The ADF dataset connection in Figure 6-4 uses Managed Identity connection credentials. The difference between this dataset shown in Figure 6-4 and the last one is that this linked service connection does not use an Azure Key Vault. Use this to test and switch between the Key Vault connection and non-Key Vault connection when errors are noticed later.
../images/511918_1_En_6_Chapter/511918_1_En_6_Fig4_HTML.jpg
Figure 6-4

ADF dataset connection properties using Managed Identity

Here is the code that has been added to the File path section in Figure 6-4:
@{item().dst_folder}
@{item().dst_name}/parquet/ @{item().pipeline_date}/ @{item().dst_name}.parquet
Similar to the previous dataset, add the parameters as shown in Figure 6-5.

Exercises>
1/ List each distinct field name that the file path code in the ADF dataset text reads from item().
2/ Continue the text on the ADF dataset connection from its last sentence.

Data records>
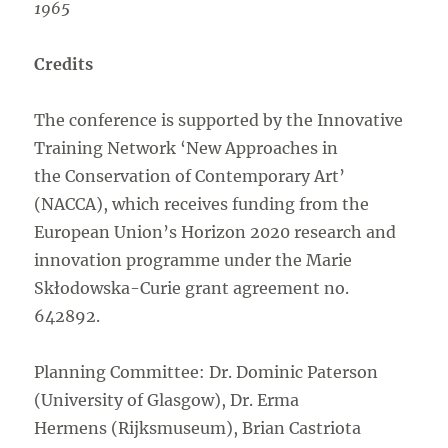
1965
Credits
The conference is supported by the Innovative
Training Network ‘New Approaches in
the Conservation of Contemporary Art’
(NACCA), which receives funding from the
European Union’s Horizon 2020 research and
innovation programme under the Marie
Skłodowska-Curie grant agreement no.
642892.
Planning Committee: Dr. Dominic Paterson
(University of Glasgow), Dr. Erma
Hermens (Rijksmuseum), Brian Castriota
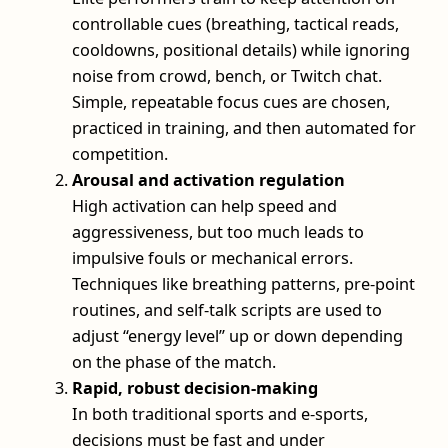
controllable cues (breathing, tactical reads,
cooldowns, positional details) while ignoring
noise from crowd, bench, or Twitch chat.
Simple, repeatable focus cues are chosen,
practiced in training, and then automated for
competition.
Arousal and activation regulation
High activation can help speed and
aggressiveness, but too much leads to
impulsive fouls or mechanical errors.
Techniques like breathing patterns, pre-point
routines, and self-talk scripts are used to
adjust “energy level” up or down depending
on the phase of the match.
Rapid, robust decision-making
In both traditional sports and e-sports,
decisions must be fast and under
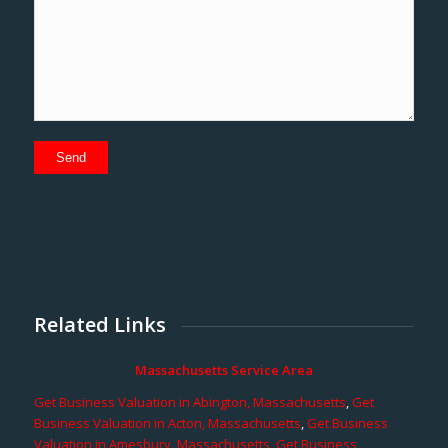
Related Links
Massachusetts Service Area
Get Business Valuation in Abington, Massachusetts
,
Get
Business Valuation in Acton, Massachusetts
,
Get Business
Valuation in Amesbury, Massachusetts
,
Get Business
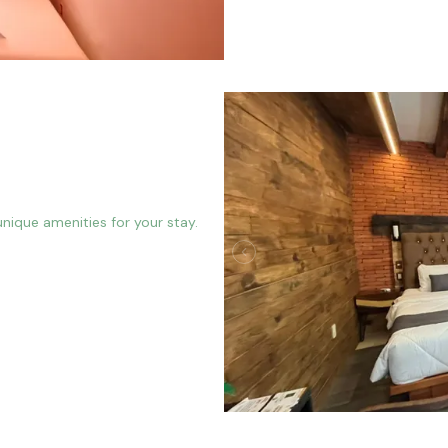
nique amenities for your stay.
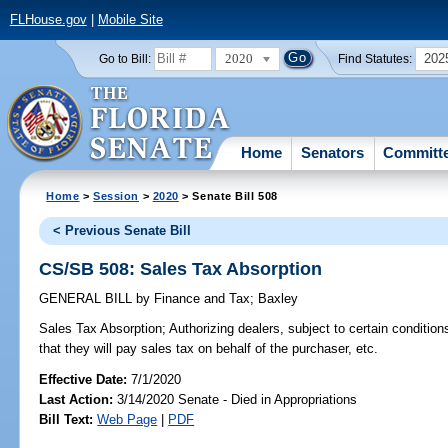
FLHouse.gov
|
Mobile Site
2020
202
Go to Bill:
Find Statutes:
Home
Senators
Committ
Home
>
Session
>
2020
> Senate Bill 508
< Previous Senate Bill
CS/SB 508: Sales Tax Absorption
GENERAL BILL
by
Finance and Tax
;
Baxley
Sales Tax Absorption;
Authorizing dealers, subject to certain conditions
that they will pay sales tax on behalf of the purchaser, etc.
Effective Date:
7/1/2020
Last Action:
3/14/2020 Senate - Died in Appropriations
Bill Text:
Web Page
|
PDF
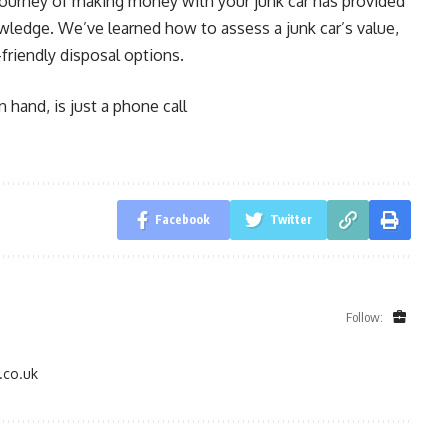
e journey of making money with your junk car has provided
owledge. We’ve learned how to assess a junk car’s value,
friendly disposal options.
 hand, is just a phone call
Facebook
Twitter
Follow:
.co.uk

Expected results>
1/ dst_folder, dst_name, pipeline_date

2/
../images/511918_1_En_6_Chapter/511918_1_En_6_Fig5_HTML.jpg
Figure 6-5

ADF parameters for ADLS Gen2 parquet folders and files – Managed Identity

The linked service details are in Figure 6-6. An Azure Key Vault is not being used here. Again, this will be relevant in the later sections when the pipelines are executed and if any authentication errors are noticed.
../images/511918_1_En_6_Chapter/511918_1_En_6_Fig6_HTML.jpg
Figure 6-6

ADF linked service connections

In this section, a new ADF linked service connection has been created using Managed Identity .

DS_SYNAPSE_ANALYTICS_DW

The sink connection will be to an Azure Synapse Analytics dedicated SQL pool, shown in Figure 6-7. Also, parameters are being used to specify the schema and table name from the pipeline_parameter table. This will be a good feature when the ForEach loop activity will be used to create multiple tables using the same sink dataset.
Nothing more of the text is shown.